> **THE TASK**:
Take the lines from the one containing "1. **隐私保护**：在收" through the one containing "为应对上述挑战，可以采取以下对策：", inclusive, and reproduce them with "注意力管理技术" substituted by "注意力调控技术", changing nothing else.

————

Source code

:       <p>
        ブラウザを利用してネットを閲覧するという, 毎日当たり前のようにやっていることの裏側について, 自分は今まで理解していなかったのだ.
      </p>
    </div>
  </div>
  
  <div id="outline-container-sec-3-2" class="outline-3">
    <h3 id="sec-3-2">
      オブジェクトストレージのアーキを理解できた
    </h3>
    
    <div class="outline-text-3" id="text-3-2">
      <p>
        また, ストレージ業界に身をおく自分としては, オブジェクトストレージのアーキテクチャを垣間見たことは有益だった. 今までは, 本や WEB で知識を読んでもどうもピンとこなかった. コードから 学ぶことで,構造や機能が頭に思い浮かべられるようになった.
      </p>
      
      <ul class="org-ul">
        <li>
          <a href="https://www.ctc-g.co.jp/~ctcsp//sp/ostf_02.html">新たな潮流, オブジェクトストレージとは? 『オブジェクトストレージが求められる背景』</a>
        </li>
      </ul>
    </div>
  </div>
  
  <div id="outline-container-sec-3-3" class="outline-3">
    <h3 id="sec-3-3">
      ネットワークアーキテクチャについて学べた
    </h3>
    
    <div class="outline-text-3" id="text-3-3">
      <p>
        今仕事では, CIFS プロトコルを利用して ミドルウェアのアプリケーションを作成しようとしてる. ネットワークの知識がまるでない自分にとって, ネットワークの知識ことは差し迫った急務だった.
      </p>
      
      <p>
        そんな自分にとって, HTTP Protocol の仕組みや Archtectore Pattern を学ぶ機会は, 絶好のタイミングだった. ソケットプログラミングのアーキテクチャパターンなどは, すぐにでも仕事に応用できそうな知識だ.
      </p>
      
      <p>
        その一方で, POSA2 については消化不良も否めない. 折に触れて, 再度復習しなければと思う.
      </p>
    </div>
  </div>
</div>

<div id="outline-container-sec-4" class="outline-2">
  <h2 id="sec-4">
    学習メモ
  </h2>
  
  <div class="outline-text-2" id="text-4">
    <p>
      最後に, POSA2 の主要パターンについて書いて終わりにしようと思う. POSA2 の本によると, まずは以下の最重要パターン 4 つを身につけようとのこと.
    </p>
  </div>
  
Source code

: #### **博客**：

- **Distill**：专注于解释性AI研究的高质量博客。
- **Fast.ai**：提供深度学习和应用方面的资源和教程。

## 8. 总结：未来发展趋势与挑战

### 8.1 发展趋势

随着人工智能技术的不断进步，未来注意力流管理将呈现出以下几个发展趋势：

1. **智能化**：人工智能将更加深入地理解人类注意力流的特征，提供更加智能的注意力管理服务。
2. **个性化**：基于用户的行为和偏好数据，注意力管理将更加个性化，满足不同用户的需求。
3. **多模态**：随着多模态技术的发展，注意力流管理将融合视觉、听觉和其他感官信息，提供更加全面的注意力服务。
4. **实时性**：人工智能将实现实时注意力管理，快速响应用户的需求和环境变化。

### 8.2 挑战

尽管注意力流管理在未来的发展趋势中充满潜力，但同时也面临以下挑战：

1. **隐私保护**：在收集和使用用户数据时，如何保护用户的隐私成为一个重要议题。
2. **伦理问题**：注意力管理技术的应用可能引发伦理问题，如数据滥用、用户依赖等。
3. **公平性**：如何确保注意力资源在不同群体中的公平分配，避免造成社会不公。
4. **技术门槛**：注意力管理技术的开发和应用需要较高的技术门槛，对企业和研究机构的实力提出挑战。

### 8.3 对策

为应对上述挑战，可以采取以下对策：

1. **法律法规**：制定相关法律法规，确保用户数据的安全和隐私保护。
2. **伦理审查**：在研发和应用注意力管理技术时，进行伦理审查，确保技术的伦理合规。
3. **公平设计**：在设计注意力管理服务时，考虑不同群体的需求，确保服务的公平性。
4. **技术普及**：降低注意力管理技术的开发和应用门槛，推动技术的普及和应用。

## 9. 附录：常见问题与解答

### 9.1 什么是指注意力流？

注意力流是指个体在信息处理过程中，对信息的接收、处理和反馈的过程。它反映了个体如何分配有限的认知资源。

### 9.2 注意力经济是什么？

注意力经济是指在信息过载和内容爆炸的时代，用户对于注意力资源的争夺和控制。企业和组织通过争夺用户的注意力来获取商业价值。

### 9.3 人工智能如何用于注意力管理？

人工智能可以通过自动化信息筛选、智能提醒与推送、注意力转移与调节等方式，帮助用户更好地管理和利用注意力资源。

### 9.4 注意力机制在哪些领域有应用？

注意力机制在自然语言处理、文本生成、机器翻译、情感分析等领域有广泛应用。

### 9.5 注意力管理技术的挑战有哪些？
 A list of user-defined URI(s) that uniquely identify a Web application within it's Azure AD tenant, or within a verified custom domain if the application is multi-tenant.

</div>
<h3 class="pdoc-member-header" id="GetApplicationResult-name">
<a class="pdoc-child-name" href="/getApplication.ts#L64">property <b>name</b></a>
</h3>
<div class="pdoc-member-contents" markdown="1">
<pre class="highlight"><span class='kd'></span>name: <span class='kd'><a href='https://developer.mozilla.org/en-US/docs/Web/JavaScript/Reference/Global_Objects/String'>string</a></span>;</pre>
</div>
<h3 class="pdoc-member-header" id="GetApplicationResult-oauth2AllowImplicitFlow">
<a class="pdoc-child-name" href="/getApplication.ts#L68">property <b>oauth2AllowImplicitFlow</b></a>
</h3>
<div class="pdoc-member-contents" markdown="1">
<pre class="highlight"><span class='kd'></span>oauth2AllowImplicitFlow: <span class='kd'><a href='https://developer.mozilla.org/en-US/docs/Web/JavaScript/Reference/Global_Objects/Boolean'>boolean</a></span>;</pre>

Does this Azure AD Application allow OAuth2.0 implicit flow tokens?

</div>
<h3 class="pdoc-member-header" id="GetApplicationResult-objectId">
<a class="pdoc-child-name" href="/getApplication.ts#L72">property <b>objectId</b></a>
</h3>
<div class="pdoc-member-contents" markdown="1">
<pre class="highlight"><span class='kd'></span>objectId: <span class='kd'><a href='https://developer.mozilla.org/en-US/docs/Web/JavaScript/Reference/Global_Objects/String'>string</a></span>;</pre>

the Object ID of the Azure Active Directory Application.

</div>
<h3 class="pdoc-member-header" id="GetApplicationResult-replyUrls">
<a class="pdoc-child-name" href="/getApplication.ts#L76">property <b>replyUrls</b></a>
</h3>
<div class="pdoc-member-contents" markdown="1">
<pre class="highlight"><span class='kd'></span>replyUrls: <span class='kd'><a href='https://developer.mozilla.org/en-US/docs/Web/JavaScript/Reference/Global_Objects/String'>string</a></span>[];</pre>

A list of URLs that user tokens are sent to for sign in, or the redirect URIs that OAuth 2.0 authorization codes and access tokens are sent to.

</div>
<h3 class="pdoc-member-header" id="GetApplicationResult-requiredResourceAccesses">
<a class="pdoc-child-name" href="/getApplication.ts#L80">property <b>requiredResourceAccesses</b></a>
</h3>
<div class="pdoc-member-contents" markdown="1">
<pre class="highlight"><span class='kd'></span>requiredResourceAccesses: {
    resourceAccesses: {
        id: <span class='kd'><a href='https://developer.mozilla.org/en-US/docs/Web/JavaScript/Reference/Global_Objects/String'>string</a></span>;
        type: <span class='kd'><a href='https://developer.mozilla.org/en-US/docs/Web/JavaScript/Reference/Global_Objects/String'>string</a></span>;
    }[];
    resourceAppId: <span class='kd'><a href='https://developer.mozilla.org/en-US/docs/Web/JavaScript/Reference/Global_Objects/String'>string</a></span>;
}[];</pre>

————

> **EXERCISE ANSWER**:
1. **隐私保护**：在收集和使用用户数据时，如何保护用户的隐私成为一个重要议题。
2. **伦理问题**：注意力调控技术的应用可能引发伦理问题，如数据滥用、用户依赖等。
3. **公平性**：如何确保注意力资源在不同群体中的公平分配，避免造成社会不公。
4. **技术门槛**：注意力调控技术的开发和应用需要较高的技术门槛，对企业和研究机构的实力提出挑战。

### 8.3 对策

为应对上述挑战，可以采取以下对策：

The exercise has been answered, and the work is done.